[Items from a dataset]
────────────────

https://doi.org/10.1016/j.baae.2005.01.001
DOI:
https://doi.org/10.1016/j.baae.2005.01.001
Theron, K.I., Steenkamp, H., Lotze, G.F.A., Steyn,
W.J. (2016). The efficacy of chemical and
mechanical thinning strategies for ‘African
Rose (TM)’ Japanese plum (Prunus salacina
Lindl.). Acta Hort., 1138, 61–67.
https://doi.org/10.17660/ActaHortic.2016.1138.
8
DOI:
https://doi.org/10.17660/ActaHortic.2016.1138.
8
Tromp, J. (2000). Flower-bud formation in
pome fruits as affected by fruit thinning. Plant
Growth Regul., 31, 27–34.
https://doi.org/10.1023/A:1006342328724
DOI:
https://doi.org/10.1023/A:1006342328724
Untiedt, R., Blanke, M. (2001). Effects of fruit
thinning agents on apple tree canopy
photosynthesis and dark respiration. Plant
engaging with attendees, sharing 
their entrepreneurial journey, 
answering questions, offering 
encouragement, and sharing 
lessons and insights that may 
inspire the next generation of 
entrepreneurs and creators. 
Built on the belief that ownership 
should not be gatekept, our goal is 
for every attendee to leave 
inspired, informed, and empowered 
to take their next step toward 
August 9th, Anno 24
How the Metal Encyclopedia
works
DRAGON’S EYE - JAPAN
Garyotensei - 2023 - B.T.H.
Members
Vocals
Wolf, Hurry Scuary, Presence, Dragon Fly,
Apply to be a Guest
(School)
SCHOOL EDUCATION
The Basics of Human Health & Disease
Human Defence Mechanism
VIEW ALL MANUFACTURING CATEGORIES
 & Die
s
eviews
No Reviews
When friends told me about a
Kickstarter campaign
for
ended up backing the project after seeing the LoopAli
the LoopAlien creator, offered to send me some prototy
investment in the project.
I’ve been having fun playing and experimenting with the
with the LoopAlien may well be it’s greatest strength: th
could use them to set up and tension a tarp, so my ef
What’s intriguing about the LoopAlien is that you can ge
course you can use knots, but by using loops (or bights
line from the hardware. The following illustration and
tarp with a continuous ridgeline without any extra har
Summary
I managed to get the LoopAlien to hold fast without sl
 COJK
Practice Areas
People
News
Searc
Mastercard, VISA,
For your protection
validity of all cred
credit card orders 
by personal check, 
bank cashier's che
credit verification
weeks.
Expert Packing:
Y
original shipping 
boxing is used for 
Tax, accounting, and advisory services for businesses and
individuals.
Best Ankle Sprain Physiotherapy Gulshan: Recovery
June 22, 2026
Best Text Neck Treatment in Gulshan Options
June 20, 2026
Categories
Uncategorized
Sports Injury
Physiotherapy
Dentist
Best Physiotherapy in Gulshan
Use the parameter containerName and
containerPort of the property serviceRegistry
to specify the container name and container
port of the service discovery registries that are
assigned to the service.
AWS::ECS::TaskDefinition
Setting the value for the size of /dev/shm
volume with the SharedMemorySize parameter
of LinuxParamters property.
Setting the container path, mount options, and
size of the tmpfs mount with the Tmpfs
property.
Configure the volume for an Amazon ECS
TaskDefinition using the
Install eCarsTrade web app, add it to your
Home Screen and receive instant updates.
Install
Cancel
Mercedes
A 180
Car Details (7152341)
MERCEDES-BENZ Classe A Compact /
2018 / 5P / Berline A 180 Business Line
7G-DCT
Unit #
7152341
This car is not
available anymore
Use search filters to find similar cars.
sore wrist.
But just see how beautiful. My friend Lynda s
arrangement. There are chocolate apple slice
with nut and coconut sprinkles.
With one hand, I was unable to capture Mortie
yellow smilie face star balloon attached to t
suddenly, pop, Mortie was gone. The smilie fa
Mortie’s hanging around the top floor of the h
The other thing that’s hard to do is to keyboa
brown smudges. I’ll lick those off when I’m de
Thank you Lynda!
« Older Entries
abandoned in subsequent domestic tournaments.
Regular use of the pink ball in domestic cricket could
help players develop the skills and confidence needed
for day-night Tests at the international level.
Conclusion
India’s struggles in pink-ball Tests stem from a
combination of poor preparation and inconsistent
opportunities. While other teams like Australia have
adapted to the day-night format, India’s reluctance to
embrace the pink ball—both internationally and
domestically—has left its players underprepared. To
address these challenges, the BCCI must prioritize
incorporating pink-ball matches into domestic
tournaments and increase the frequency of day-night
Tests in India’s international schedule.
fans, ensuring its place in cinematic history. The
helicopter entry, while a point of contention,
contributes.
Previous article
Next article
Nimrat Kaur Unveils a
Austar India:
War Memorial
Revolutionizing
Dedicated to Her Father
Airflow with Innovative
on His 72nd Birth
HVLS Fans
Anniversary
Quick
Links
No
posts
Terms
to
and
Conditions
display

────────────────

### EXERCISE PROMPT
Whenever a line in the records above contains the string "Setting", copy that line.

### RESPONSE
Setting the value for the size of /dev/shm
Setting the container path, mount options, and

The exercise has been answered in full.